## PROBLEMA PLANTEADO 1
En el texto sobre La casa de las flores, ¿qué fecha marcó en su calendario quien escribe?
## PROBLEMA PLANTEADO 2
Por favor, devuelve sin cambios el pasaje del texto sobre La casa de las flores que empieza en "Dramática: apuntes de" y termina en "la tercera temporada.".

## TEXTO EXTRAÍDO
=====
Dramática: apuntes de un novelero

Cuando me recomendaron La casa de las flores (2018) de Manolo Caro ya había escuchado algunos comentarios positivos sobre la producción de Netflix. Cuando me dijeron que era una parodia a la telenovela latinoamericana, me alerté y fruncí el ceño porque como género textual y popular, la telenovela me infunde respeto y fascinación. Decidí ver el primer capítulo, que me atrapó únicamente por la banda sonora y por los guiños a Amanda, Yuri y Gloria, debidamente honradas en la serie. Ahora, de alguna manera que no puedo explicar de manera racional, marqué en mi calendario el 23 de abril con el estreno de la tercera temporada.
=====
## CONTENIDO DE DATOS
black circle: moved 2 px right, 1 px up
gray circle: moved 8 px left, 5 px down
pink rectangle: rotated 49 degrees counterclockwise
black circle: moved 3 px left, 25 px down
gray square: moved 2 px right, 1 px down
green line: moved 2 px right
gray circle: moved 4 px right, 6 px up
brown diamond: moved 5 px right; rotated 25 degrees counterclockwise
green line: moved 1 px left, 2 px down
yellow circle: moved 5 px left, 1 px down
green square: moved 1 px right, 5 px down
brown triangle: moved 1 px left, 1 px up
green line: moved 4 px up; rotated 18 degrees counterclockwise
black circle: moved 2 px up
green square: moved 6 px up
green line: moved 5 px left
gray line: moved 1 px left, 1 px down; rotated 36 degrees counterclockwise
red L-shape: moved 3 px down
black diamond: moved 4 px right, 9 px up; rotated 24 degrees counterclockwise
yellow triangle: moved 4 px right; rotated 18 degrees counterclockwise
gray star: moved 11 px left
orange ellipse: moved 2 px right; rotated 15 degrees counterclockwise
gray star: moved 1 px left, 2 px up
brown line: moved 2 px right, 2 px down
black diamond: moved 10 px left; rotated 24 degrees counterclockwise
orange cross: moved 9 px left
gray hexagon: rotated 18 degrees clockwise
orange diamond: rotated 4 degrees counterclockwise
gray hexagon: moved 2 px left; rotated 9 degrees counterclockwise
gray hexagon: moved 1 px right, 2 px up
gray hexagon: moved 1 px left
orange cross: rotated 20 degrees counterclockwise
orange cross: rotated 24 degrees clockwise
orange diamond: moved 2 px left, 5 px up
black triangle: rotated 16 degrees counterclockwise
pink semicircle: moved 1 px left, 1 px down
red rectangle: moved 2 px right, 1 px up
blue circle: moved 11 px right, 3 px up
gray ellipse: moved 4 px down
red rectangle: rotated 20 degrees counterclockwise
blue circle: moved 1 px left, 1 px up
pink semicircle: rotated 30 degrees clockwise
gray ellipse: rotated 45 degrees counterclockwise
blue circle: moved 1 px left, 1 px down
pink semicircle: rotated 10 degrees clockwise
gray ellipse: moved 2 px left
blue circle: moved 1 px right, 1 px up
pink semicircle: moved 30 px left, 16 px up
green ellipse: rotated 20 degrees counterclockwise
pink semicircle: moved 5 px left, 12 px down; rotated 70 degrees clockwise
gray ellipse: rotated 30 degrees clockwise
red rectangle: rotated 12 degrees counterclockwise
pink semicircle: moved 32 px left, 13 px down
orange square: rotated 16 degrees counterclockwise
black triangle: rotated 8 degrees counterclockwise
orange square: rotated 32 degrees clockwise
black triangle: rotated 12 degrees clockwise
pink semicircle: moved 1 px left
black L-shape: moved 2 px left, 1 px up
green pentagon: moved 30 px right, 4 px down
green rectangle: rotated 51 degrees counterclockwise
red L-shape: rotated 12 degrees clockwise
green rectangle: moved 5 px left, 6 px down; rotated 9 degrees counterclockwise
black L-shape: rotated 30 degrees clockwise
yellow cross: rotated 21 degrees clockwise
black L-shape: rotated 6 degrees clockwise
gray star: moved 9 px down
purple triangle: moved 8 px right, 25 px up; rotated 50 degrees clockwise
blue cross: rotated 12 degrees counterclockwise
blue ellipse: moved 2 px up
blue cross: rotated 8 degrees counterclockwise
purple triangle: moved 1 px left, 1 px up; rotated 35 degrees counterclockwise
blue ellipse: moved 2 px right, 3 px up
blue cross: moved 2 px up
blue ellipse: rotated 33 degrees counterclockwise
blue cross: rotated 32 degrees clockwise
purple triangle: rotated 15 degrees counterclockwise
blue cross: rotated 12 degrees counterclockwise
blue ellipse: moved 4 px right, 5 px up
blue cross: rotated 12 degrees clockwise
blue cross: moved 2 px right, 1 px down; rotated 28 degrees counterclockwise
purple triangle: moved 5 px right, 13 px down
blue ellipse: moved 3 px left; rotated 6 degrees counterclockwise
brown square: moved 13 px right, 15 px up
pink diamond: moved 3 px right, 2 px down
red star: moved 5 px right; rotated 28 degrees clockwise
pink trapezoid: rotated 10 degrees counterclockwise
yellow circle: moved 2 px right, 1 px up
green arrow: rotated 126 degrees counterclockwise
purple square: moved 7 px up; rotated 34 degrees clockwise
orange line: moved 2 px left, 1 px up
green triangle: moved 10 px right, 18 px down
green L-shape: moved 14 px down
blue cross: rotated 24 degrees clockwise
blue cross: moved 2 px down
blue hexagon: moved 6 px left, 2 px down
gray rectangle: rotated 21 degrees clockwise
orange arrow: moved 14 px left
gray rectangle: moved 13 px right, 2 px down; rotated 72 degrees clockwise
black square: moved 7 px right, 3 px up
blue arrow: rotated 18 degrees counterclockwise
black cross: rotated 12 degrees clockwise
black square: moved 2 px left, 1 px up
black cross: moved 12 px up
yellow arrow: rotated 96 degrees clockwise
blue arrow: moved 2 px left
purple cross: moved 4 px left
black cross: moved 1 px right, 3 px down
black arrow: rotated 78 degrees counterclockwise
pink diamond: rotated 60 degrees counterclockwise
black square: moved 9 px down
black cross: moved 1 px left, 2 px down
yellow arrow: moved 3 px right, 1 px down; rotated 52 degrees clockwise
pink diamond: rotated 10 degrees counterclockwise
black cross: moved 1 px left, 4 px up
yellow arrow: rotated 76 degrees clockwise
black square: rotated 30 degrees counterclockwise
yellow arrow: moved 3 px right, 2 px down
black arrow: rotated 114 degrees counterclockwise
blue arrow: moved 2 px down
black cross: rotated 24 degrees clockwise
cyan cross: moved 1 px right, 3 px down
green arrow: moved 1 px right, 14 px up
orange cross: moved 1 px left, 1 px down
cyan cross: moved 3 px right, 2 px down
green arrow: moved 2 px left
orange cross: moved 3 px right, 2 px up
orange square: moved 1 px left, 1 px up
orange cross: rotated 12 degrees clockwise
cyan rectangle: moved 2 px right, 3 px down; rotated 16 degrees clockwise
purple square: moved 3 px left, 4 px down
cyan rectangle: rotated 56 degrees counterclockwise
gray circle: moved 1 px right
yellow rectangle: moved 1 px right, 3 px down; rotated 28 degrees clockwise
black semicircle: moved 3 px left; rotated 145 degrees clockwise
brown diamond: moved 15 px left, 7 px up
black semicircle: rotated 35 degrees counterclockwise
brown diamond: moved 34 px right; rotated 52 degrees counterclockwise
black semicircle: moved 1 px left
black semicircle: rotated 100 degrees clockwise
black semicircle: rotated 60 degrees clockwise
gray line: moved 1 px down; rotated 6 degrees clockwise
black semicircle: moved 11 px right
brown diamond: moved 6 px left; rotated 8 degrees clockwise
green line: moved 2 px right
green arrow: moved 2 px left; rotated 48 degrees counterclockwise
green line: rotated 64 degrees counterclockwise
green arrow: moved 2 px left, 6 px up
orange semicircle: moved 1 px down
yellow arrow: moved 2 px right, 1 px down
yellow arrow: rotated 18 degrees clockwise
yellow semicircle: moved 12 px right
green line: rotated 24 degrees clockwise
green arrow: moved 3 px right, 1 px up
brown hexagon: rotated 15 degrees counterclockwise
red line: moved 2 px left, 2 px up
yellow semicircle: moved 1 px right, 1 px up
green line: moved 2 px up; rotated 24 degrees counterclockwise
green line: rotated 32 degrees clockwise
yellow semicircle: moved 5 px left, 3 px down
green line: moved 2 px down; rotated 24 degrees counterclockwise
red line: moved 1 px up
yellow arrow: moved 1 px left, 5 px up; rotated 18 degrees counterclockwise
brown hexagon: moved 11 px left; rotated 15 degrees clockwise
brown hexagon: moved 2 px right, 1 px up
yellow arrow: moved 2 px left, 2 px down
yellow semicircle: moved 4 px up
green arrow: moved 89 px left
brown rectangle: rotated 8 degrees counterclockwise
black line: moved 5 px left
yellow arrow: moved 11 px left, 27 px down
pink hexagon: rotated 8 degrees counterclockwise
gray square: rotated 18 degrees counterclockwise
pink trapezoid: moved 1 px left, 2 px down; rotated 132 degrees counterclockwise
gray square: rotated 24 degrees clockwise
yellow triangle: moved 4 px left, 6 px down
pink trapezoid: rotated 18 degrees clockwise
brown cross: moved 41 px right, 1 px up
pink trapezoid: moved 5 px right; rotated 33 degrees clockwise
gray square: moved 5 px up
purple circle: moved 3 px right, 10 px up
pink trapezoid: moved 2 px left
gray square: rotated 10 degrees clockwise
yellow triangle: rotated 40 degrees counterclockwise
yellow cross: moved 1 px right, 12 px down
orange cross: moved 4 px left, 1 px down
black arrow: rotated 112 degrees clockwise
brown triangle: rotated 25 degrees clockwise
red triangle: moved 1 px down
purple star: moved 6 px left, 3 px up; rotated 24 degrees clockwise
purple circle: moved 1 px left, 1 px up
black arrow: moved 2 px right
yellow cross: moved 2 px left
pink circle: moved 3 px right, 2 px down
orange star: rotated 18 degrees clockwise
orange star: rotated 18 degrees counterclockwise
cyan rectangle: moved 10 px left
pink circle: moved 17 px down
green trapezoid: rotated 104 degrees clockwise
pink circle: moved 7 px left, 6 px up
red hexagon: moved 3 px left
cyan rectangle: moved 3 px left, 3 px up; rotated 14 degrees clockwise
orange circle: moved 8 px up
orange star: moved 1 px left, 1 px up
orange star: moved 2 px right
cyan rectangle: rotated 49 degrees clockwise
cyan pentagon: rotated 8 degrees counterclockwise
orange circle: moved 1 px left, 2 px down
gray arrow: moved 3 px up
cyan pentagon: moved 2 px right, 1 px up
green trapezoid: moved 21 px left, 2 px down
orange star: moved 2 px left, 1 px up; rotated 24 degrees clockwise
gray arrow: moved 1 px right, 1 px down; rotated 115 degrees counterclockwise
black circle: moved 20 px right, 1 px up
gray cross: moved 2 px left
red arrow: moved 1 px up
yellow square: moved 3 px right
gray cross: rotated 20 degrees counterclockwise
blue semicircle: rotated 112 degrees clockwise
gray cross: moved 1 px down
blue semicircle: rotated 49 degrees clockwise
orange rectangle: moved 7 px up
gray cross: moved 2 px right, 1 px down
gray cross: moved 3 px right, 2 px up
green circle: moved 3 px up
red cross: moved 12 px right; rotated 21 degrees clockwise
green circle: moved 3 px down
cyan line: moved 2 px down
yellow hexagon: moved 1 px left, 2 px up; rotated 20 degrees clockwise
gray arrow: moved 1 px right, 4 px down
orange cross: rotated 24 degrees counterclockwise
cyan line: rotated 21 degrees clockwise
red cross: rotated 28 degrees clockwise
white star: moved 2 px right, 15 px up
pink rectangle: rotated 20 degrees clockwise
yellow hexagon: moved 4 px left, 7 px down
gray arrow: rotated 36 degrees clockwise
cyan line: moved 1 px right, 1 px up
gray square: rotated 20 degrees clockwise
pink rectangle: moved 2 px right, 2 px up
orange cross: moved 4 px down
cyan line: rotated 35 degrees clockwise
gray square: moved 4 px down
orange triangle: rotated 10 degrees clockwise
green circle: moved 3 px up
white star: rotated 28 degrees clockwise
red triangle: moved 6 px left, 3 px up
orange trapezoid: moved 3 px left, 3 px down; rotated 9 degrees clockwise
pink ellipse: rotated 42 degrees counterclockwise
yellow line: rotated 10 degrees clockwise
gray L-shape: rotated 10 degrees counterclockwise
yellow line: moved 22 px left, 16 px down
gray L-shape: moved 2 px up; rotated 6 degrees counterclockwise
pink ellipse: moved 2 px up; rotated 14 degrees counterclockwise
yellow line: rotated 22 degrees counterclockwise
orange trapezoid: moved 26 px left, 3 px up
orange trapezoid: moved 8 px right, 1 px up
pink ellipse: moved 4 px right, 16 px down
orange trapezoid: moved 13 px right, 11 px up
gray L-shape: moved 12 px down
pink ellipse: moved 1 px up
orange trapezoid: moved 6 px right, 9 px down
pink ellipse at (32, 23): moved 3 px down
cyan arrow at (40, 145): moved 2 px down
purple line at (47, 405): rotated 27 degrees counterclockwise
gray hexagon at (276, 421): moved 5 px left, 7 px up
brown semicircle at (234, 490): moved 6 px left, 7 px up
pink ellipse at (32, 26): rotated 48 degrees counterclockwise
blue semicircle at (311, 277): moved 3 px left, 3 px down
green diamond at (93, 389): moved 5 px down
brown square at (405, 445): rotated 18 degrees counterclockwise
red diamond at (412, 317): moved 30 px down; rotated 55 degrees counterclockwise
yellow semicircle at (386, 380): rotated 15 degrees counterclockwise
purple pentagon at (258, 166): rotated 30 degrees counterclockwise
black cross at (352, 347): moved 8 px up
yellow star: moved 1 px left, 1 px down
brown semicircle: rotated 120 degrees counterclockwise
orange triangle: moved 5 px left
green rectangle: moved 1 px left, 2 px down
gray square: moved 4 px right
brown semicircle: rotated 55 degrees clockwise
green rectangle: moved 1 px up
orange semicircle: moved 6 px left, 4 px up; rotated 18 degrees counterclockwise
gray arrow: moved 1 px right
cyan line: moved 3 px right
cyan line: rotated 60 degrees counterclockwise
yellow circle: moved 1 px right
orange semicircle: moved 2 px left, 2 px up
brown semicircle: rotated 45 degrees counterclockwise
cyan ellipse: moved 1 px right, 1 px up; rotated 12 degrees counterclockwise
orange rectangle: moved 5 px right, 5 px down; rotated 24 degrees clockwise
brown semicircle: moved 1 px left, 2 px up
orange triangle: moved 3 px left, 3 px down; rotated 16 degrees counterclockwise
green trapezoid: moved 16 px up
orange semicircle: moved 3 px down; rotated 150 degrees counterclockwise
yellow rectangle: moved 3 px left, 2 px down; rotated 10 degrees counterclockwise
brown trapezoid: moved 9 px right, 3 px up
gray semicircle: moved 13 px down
=====
## SOLUCIÓN ESCRITA 1
El 23 de abril, por el estreno de la tercera temporada.

## SOLUCIÓN ESCRITA 2
Dramática: apuntes de un novelero

Cuando me recomendaron La casa de las flores (2018) de Manolo Caro ya había escuchado algunos comentarios positivos sobre la producción de Netflix. Cuando me dijeron que era una parodia a la telenovela latinoamericana, me alerté y fruncí el ceño porque como género textual y popular, la telenovela me infunde respeto y fascinación. Decidí ver el primer capítulo, que me atrapó únicamente por la banda sonora y por los guiños a Amanda, Yuri y Gloria, debidamente honradas en la serie. Ahora, de alguna manera que no puedo explicar de manera racional, marqué en mi calendario el 23 de abril con el estreno de la tercera temporada.